On February 6, the CFM International 50:50 joint venture between GE Aviation and Safran Aircraft Engines announced it had won orders for 3,344 engines in 2017, 2,870 of them LEAP engines and 474 CFM56s. The strong 2017 sales performance of the LEAP family – which consists of the LEAP-1A powering A320neo-family jets, the LEAP-1B powering all 737 MAX aircraft and the LEAP-1C powering China’s COMAC C919 – increased to more than 14,270 the total number of LEAP engines covered by orders and other commitments, excluding options.
This total is unprecedented for any jet engine this early in its production programme: while the CFM56 family has garnered total sales of nearly 35,000 units to become the best-selling large turbine engine in history, it took more than 20 years for CFM56 orders to reach 15,000 units. LEAP engine design and development began only a decade ago, so the LEAP programme has taken just over half as long as the CFM56 to near the 15,000-engine milestone.
Although the total number of Pratt & Whitney PW1000G geared-turbofan engines ordered to date isn’t as high as the number of LEAP engines ordered, mainly because the LEAP is the sole-source engine choice for the Boeing 737 MAX family, nonetheless Pratt & Whitney has sold well over 8,000 PW1000Gs and sales accelerated in 2017. On January 24, Greg Hayes, CEO of Pratt & Whitney’s parent company United Technologies, told financial analysts that Pratt & Whitney had experienced “a huge fourth quarter, a great 2017” and that “growth [of the PW1000G programme] will accelerate this year”.
The PW1000G programme ended 2017 particularly strongly, Delta Air Lines announcing on December 14 that it had chosen the PW1100G-JM – available along with the CFM LEAP-1A as an engine choice for the A320neofamily – to power 100 A321neo ACF aircraft it had recently ordered.
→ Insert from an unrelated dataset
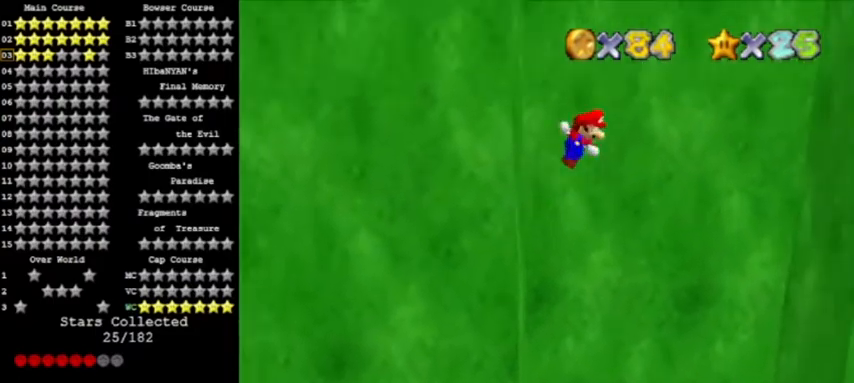
{"buttons": ["A"], "left_stick": "right", "events": [[267, "left_stick", "right"]]}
Calling Delta “a very sophisticated customer”, Hayes noted that “they wouldn’t have selected it if they didn’t think it was the right engine”.
Subsequently, by early February, Pratt & Whitney had also won new orders for PW1000Gs from lessors BOC Aviation and Aviation Capital Group, as well as from Swiss International Air Lines and Aircalin of New Caledonia.
CFM’s and Pratt & Whitney’s sunny views of the 2018 prospects for their respective new engines for single-aisle jets are also based on the fact that both companies have nearly completed working through the early-life technical teething problems which the engines began displaying when they entered commercial service.